Best Paper Selection
29 August 2018 (online)
- Appendix: Content Summaries of Best Papers for the 2018 IMIA Yearbook, Section Clinical Natural Language Processing
Castro SM, Tseytlin E, Medvedeva O, Mitchell K, Visweswaran S, Bekhuis T, Jacobson RS. Automated annotation and classification of BI-RADS assessment from radiology reports. J Biomed Inform 2017 May;69:177-87 https://www.ncbi.nlm.nih.gov/pmc/articles/pmid/28428140/
Pérez A, Weegar R, Casillas A, Gojenola K, Oronoz M, Dalianis H. Semi-supervised medical entity recognition: A study on Spanish and Swedish clinical corpora. J Biomed Inform 2017 Jul;71:16-30 https://linkinghub.elsevier.com/retrieve/pii/S1532-0464(17)30104-1
Tapi Nzali MD, Bringay S, Lavergne C, Mollevi C, Opitz T. What Patients Can Tell Us: Topic Analysis for Social Media on Breast Cancer. JMIR Med Inform 2017 Jul 31;5(3):e23 https://www.ncbi.nlm.nih.gov/pmc/articles/pmid/28760725/
Appendix: Content Summaries of Best Papers for the 2018 IMIA Yearbook, Section Clinical Natural Language Processing
Castro SM, Tseytlin E, Medvedeva O, Mitchell K, Visweswaran S, Bekhuis T, Jacobson RS
Automated annotation and classification of BI-RADS assessment from radiology reports
J Biomed Inform 2017 May;69:177-87
This paper presents a system for automatically extracting and classifying mammography information from radiology reports written in English. This is a well conducted study comparing rule-based and machine learning methods for BI-RADS (Breast Imaging Reporting and Data System) categories extraction from breast radiology reports (Conditional Random Field, F=0.95), together with their laterality (Partial decision trees, F=0.91-0.93). It can be noted that the study addresses types of clinical texts and entities that are less challenging than others. However, the corpus offers high text variety with reports from 18 hospitals. While the authors are neither experts on rule-based or machine learning methods, they present an excellent report of their work from the application point of view: describing the caveats of reproducing or adapting previous work, and using toolkits at their disposal towards the targeted application goal.

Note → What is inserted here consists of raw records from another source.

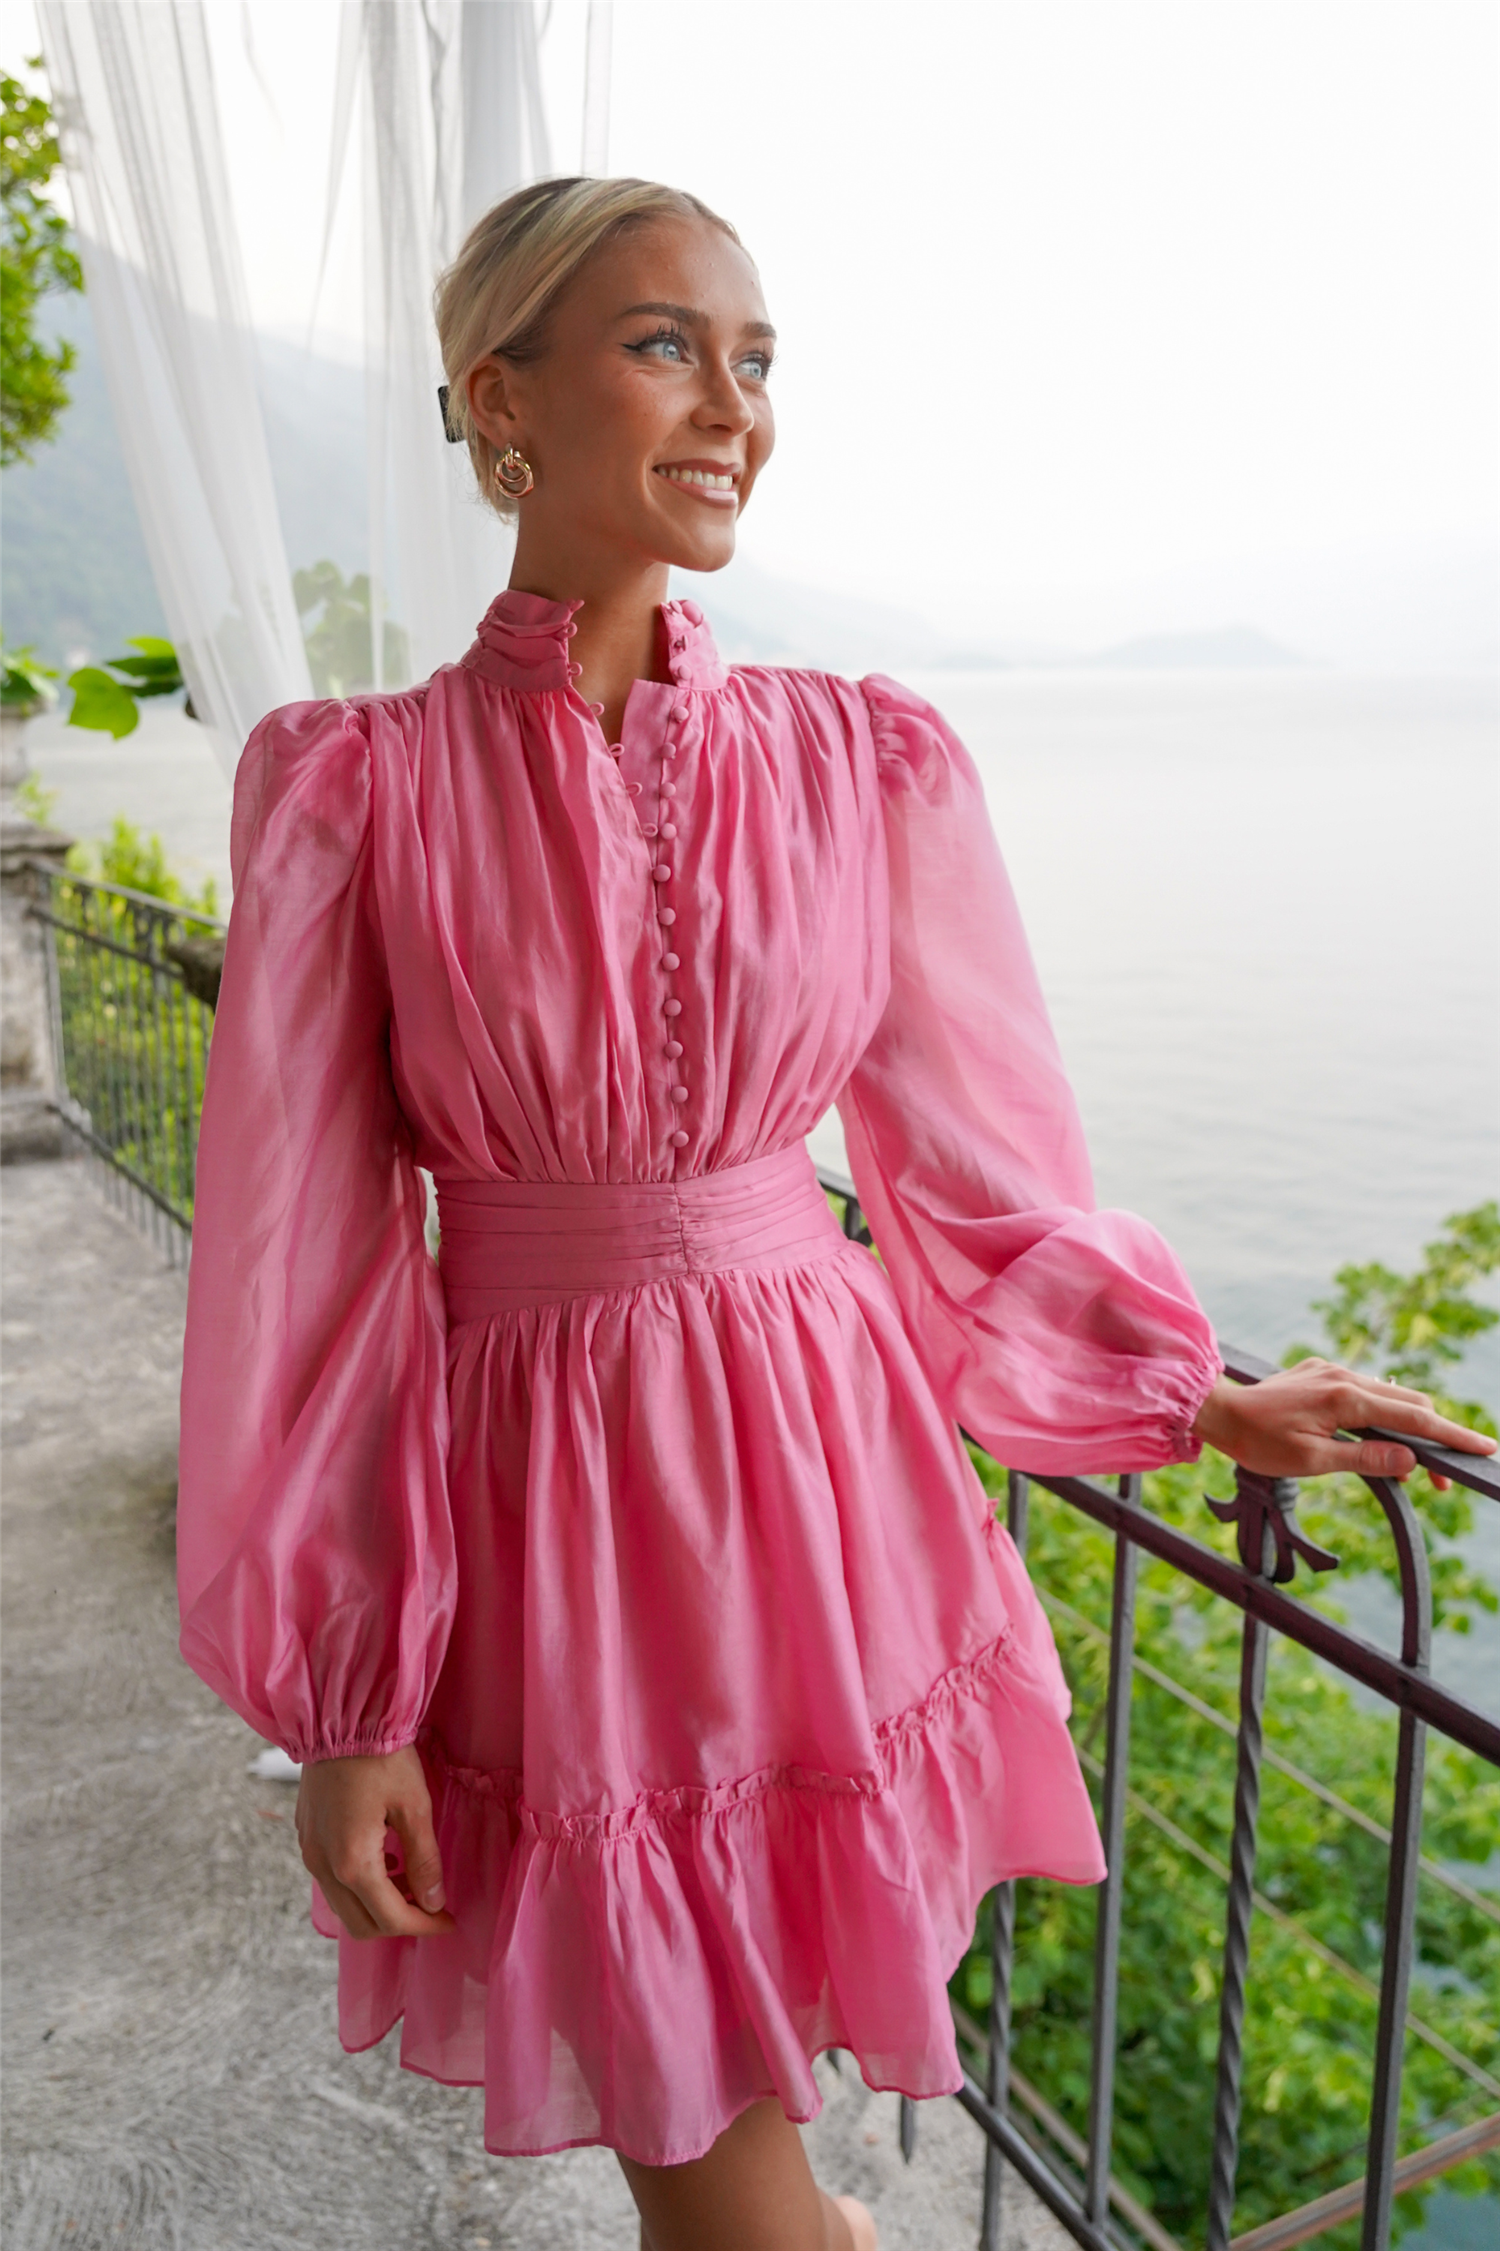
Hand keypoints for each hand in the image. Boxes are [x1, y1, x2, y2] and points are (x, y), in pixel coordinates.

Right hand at [295, 1745, 455, 1940]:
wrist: (339, 1717)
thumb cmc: (381, 1757)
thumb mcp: (414, 1806)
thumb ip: (423, 1859)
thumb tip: (434, 1901)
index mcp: (352, 1863)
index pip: (389, 1918)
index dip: (424, 1925)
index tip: (449, 1920)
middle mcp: (323, 1866)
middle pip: (360, 1924)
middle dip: (399, 1923)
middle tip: (432, 1906)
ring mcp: (310, 1852)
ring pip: (343, 1905)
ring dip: (378, 1905)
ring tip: (412, 1880)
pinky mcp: (306, 1837)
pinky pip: (331, 1880)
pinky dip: (359, 1885)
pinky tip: (385, 1859)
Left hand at [1191, 1359, 1496, 1487]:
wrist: (1218, 1412)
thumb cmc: (1258, 1442)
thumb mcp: (1312, 1462)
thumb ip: (1365, 1460)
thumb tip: (1411, 1462)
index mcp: (1345, 1397)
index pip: (1414, 1417)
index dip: (1452, 1435)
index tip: (1484, 1448)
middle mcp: (1343, 1376)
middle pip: (1409, 1403)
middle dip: (1433, 1436)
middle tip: (1443, 1477)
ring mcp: (1331, 1370)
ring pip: (1388, 1396)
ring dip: (1407, 1426)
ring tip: (1411, 1466)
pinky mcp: (1321, 1372)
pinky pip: (1364, 1391)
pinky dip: (1381, 1414)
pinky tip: (1377, 1439)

Pérez A, Weegar R, Casillas A, Gojenola K, Oronoz M, Dalianis H
Semi-supervised medical entity recognition: A study on Spanish and Swedish clinical corpora
J Biomed Inform 2017 Jul;71:16-30
This paper addresses named entity extraction from clinical corpora in Swedish and Spanish. It studies the influence of two types of unsupervised word representations on clinical information extraction performance: word embeddings as obtained by the word2vec method, clustered using K-means, and Brown clusters. The authors go beyond reporting experiments on two languages other than English and also offer methodological insight on the contribution of different classifiers and unsupervised features when little training data is available. The study is original in comparing the same set of configurations based on ensembles of word representations in both corpora, although different types of entities are annotated in the two languages (Drug/Diseases for Spanish, and Body Part/ Disorder/Finding for Swedish).
Tapi Nzali MD, Bringay S, Lavergne C, Mollevi C, Opitz T
What Patients Can Tell Us: Topic Analysis for Social Media on Breast Cancer
JMIR Med Inform 2017 Jul 31;5(3):e23
This study reports on social media analysis relying on two corpora on the topic of breast cancer in French. This paper presents a strong use case and good explanations of why the work is significant from multiple points of view: social media, quality of life in cancer patients, and clinical questionnaire development. The authors use Latent Dirichlet Analysis (LDA) to detect the topics in breast cancer messages from Facebook groups and in forum posts. After a balanced analysis of the LDA results, the automatically identified topics are aligned with internationally standardized self-administered questionnaires used in cancer clinical trials in order to validate the results and identify gaps in the questionnaires. The study draws conclusions that may bring an impact on the maintenance of the international questionnaires.